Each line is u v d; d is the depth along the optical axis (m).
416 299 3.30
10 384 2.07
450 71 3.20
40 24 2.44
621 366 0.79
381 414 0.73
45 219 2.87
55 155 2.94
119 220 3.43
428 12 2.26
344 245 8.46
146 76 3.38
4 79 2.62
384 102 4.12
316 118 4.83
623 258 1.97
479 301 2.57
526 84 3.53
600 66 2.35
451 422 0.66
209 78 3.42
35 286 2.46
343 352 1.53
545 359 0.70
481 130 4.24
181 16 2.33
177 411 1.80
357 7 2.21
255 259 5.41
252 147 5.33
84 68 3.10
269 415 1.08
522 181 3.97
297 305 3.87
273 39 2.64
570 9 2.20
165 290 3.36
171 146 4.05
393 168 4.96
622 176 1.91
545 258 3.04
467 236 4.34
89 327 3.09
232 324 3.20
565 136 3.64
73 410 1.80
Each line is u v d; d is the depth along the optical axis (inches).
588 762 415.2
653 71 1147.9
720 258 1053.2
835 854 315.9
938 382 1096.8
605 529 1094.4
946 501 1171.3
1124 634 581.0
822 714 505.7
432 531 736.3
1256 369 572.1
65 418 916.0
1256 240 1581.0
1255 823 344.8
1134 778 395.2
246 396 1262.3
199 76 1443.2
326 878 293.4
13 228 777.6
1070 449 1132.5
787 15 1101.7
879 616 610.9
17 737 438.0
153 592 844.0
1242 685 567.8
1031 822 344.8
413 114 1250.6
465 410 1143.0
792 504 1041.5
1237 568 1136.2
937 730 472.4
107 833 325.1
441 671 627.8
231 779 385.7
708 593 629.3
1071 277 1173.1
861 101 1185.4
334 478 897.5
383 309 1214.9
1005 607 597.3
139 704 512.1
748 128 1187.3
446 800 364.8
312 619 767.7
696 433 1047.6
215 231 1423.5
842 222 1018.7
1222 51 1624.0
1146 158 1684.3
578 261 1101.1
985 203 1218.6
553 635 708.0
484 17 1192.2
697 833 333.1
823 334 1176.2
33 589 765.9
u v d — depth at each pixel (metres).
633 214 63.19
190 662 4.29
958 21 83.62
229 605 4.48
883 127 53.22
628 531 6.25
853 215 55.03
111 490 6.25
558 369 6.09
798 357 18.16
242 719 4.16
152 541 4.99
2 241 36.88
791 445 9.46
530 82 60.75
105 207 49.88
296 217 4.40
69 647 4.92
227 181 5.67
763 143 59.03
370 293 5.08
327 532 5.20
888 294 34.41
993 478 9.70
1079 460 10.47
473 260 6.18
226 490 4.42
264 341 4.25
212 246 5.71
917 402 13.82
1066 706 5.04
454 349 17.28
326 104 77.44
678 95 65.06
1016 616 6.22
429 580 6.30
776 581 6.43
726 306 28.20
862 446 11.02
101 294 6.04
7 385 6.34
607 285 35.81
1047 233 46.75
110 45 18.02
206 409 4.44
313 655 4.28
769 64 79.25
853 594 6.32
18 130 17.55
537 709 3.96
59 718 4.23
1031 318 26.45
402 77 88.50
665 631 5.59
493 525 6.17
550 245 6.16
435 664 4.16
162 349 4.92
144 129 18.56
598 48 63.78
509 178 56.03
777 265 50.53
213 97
_ _ _ _ _ _ _
→ What to work on
All the material above is to be returned exactly as it stands.

→ Answer area
Each line is u v d; d is the depth along the optical axis (m).
416 299 3.30
10 384 2.07
450 71 3.20
40 24 2.44
621 366 0.79
381 414 0.73
45 219 2.87
55 155 2.94
119 220 3.43
428 12 2.26
344 245 8.46
146 76 3.38
4 79 2.62
384 102 4.12
316 118 4.83
623 258 1.97
479 301 2.57
526 84 3.53
600 66 2.35
451 422 0.66
209 78 3.42
35 286 2.46
343 352 1.53
545 359 0.70
481 130 4.24
181 16 2.33
177 411 1.80
357 7 2.21
255 259 5.41
252 147 5.33
84 68 3.10
269 415 1.08
522 181 3.97
297 305 3.87
273 39 2.64
570 9 2.20
165 290 3.36
171 146 4.05
393 168 4.96
622 176 1.91
545 258 3.04
467 236 4.34
89 327 3.09
232 324 3.20
565 136 3.64
73 410 1.80
Each line is u v d; d is the depth along the optical axis (inches).
588 762 415.2
653 71 1147.9
720 258 1053.2
835 854 315.9
938 382 1096.8
605 529 1094.4
946 501 1171.3
1124 634 581.0
822 714 505.7
432 531 736.3
1256 369 572.1
65 418 916.0
1256 240 1581.0
1255 823 344.8
1134 778 395.2
246 396 1262.3
199 76 1443.2
326 878 293.4
13 228 777.6
1070 449 1132.5
787 15 1101.7
879 616 610.9
17 737 438.0
153 592 844.0
1242 685 567.8
1031 822 344.8
413 114 1250.6
465 410 1143.0
792 504 1041.5
1237 568 1136.2
937 730 472.4
107 833 325.1
441 671 627.8
231 779 385.7
708 593 629.3
1071 277 1173.1
861 101 1185.4
334 478 897.5
383 309 1214.9
1005 607 597.3
139 704 512.1
748 128 1187.3
446 800 364.8
312 619 767.7
696 433 1047.6
215 231 1423.5
842 222 1018.7
1222 51 1624.0
1146 158 1684.3
578 261 1101.1
985 203 1218.6
553 635 708.0
484 17 1192.2
697 833 333.1
823 334 1176.2
33 589 765.9
u v d — depth at each pixel (metres).
633 214 63.19
190 662 4.29
958 21 83.62
229 605 4.48
883 127 53.22
628 531 6.25
853 215 55.03
111 490 6.25
558 369 6.09
798 357 18.16
242 719 4.16
152 541 4.99
2 241 36.88
791 445 9.46
530 82 60.75
105 207 49.88
296 217 4.40
69 647 4.92
227 181 5.67
763 143 59.03
370 293 5.08
327 532 5.20
888 294 34.41
993 478 9.70
1079 460 10.47
473 260 6.18
226 490 4.42
264 341 4.25
212 246 5.71
917 402 13.82
1066 706 5.04
454 349 17.28
326 104 77.44
678 95 65.06
1016 616 6.22
429 580 6.30
776 581 6.43
726 306 28.20
862 446 11.02
101 294 6.04
7 385 6.34
607 285 35.81
1047 233 46.75
110 45 18.02
206 409 4.44
313 655 4.28
769 64 79.25
853 594 6.32
18 130 17.55
537 709 3.96
59 718 4.23
1031 318 26.45
402 77 88.50
665 631 5.59
493 525 6.17
550 245 6.16
435 664 4.16
162 349 4.92
144 129 18.56
598 48 63.78
509 178 56.03
777 265 50.53
213 97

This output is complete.